As of today (July 2), you’ll start to notice some big changes on the TTC. Most notably, you won’t be allowed on if you’re not wearing a face covering.

Other COVID-19-inspired operational changes include all-door boarding and the return of fare boxes on TTC buses.

The changes come after a June 12 decision by the TTC Board to approve a recovery plan that included the enforcement of masks or face coverings on TTC property and vehicles, as physical distancing is not always possible (something that the frequent TTC rider knows all too well). They also come as Toronto and its neighbouring regions begin to re-open for business after the province's recent entry into Stage 2 of its COVID-19 recovery plan.

"Safety is always our top priority and throughout the ongoing COVID-19 pandemic, we have continually adapted our operations and services based on best practices and in consultation with Toronto Public Health," said TTC CEO Rick Leary in a press release.

"The changes we are making on July 2 are very much in line with that approach, ensuring the well-being of customers and employees is our paramount consideration."

Face masks @lensandthecity/Instagram

The changes became official just days before it will become mandatory for all Toronto residents and visitors to wear masks in any indoor establishment.

The TTC says that exemptions will be made for children under two years of age, for those with medical considerations, or those who are unable to put on or remove a mask or face covering. Currently, mask-free riders are not required to provide documentation of their exemption.

########################################

Quote the text on the TTC's COVID-19 changes, starting at "As of today" and ending at "on TTC buses.".

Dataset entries
########################################

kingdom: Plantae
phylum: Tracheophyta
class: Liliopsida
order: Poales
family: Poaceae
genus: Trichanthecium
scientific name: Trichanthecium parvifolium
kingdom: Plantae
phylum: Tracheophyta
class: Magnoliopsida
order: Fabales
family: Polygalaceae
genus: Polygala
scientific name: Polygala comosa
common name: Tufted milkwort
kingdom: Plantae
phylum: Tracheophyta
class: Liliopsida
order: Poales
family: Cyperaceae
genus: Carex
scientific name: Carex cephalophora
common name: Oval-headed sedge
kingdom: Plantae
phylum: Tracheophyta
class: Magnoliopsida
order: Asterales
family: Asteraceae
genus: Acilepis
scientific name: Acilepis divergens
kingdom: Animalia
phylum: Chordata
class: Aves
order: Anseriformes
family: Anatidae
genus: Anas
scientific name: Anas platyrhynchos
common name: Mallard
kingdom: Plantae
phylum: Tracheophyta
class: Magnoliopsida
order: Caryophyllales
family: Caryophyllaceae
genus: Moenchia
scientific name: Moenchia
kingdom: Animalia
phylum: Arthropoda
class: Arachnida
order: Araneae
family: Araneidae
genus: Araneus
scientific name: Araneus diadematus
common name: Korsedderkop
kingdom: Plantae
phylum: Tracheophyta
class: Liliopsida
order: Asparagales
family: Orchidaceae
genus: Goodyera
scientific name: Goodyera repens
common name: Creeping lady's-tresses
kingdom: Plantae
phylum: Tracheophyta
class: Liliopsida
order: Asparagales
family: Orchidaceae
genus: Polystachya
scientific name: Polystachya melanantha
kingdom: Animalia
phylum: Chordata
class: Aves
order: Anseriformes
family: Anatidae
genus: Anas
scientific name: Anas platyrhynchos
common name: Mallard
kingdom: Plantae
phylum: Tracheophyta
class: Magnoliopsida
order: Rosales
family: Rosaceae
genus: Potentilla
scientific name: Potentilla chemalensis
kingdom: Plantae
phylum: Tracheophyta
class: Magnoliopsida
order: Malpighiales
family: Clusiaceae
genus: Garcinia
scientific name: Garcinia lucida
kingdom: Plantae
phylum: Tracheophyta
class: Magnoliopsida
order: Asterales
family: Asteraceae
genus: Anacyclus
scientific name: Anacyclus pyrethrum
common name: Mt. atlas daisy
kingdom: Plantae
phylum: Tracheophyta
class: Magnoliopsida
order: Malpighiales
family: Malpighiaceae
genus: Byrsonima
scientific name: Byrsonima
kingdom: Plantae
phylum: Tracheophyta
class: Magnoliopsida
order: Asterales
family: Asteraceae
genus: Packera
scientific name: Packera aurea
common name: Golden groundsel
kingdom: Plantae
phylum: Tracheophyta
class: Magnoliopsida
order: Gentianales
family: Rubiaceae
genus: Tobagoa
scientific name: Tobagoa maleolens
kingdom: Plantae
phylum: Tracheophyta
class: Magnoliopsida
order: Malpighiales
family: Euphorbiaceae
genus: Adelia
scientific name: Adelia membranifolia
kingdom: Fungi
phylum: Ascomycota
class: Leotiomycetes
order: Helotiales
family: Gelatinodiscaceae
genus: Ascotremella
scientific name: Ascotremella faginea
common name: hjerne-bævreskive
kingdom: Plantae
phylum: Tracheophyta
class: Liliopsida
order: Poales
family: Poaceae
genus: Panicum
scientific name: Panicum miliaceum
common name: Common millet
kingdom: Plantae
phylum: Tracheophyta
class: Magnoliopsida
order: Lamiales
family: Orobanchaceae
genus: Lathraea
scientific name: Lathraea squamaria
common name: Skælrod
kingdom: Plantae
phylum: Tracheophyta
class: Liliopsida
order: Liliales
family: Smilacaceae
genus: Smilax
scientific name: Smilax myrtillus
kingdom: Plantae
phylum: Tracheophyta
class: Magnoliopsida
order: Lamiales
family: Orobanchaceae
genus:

########################################

◆ RESPONSE AREA
As of today (July 2), you’ll start to notice some big changes on the TTC. Most notably, you won’t be allowed on if you’re not wearing a face covering.

Other COVID-19-inspired operational changes include all-door boarding and the return of fare boxes on TTC buses.